Start of Given data

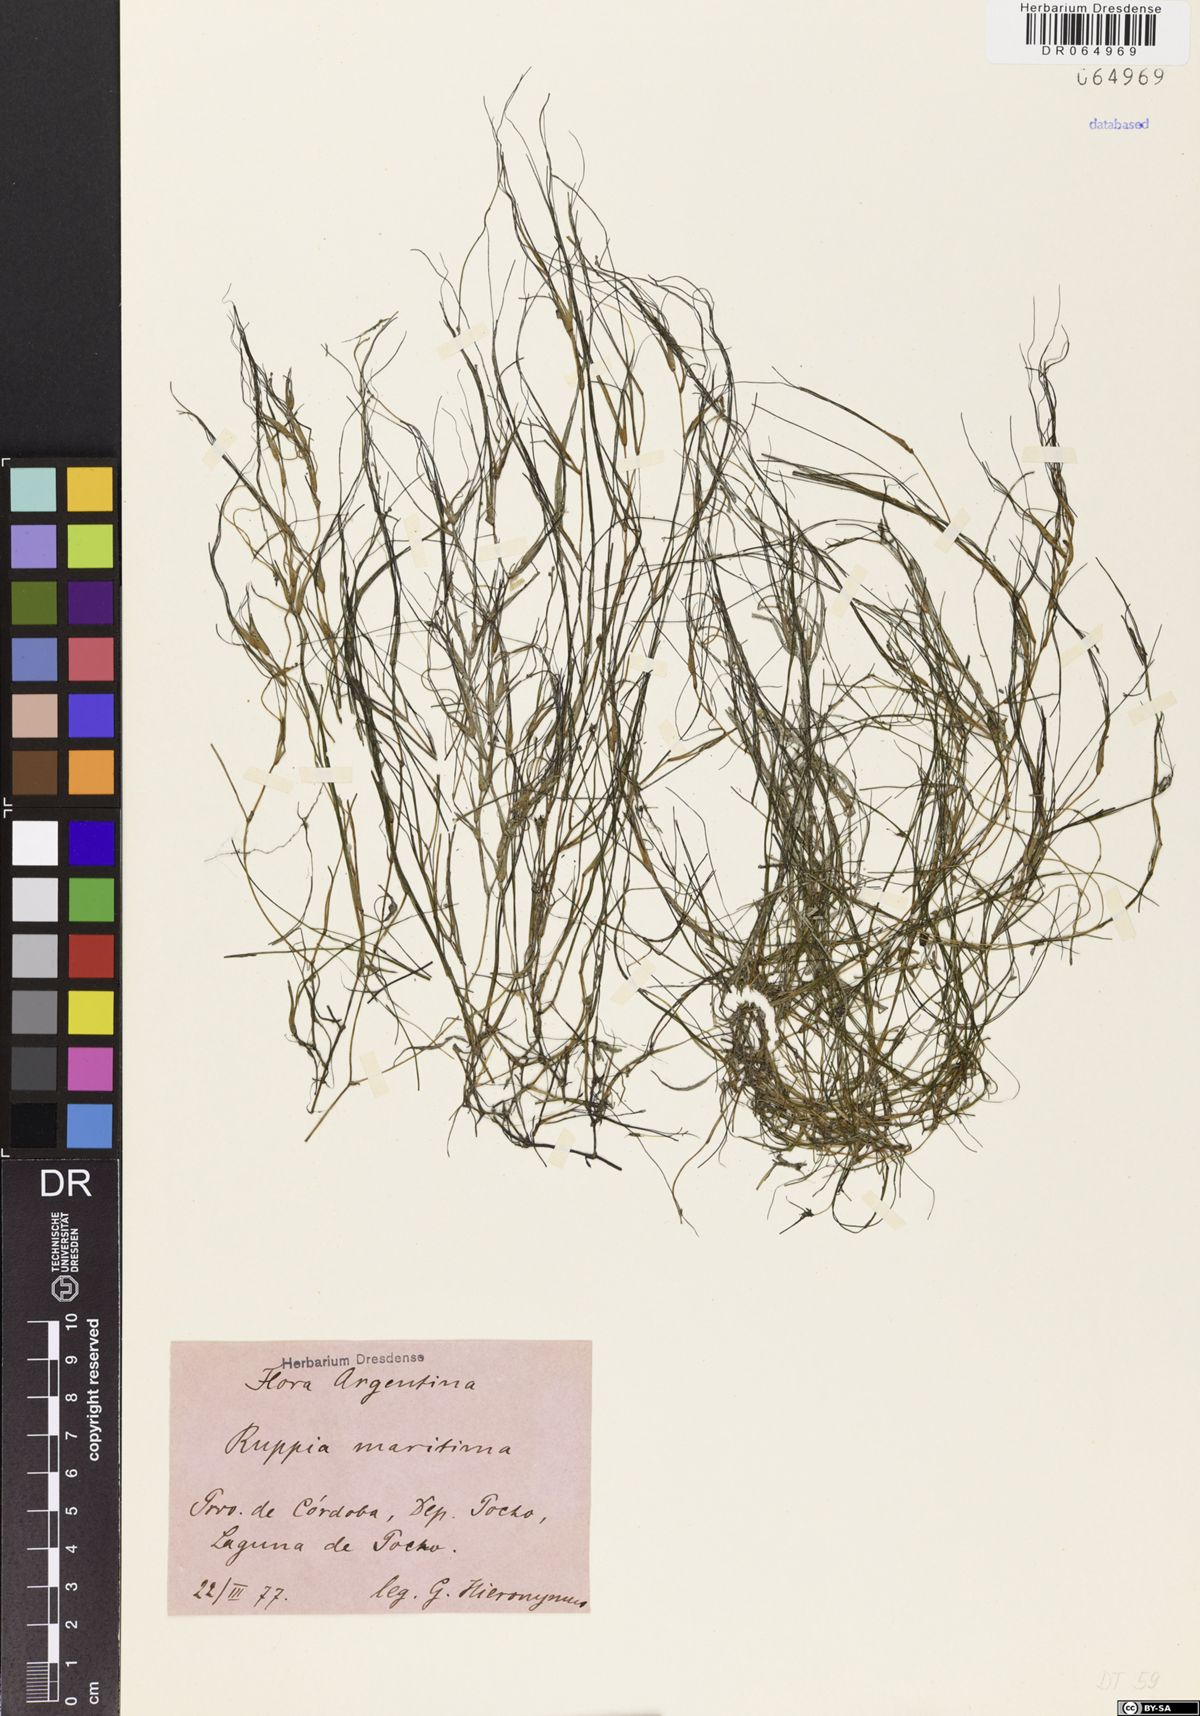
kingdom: Plantae
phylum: Tracheophyta
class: Liliopsida
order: Alismatales
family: Ruppiaceae
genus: Ruppia
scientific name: Ruppia maritima
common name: Beaked tasselweed
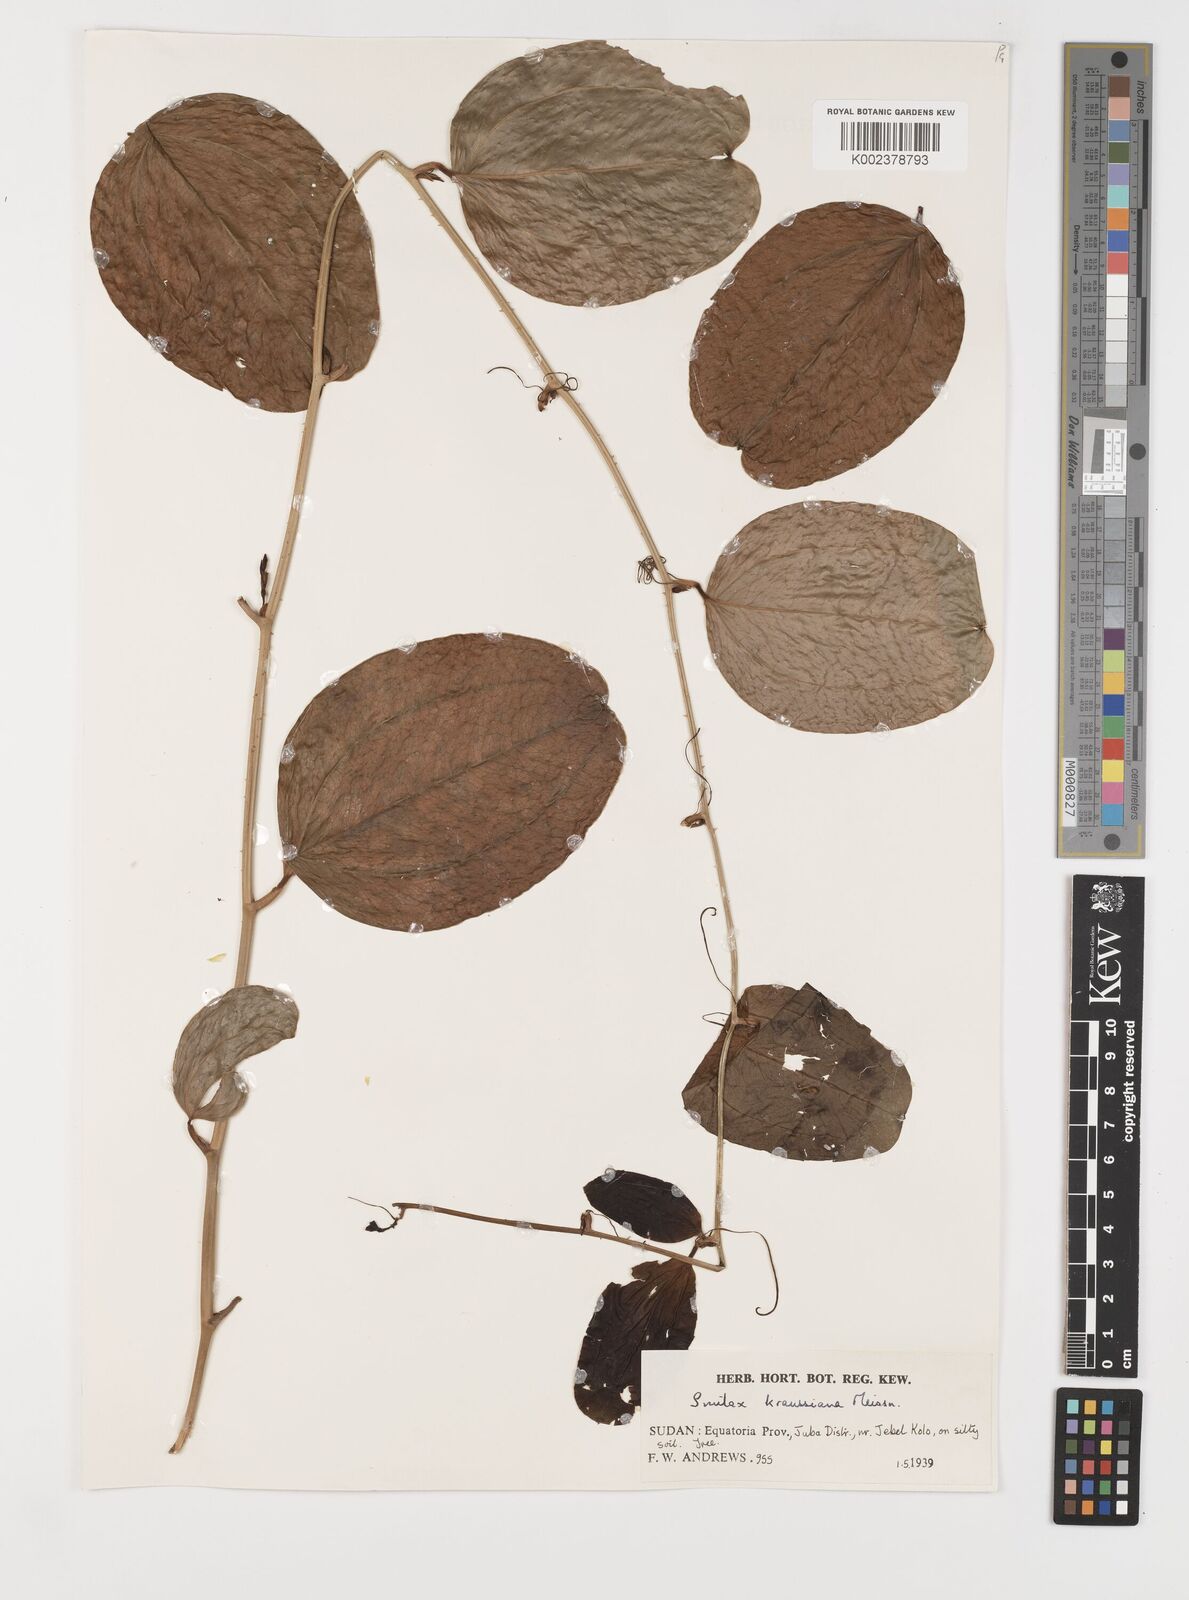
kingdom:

End of Given data

Copy every line of the records above word for word, omitting the pictures.

kingdom: Plantae
phylum: Tracheophyta
class: Liliopsida
order: Alismatales
family: Ruppiaceae
genus: Ruppia
scientific name: Ruppia maritima
common name: Beaked tasselweed
kingdom:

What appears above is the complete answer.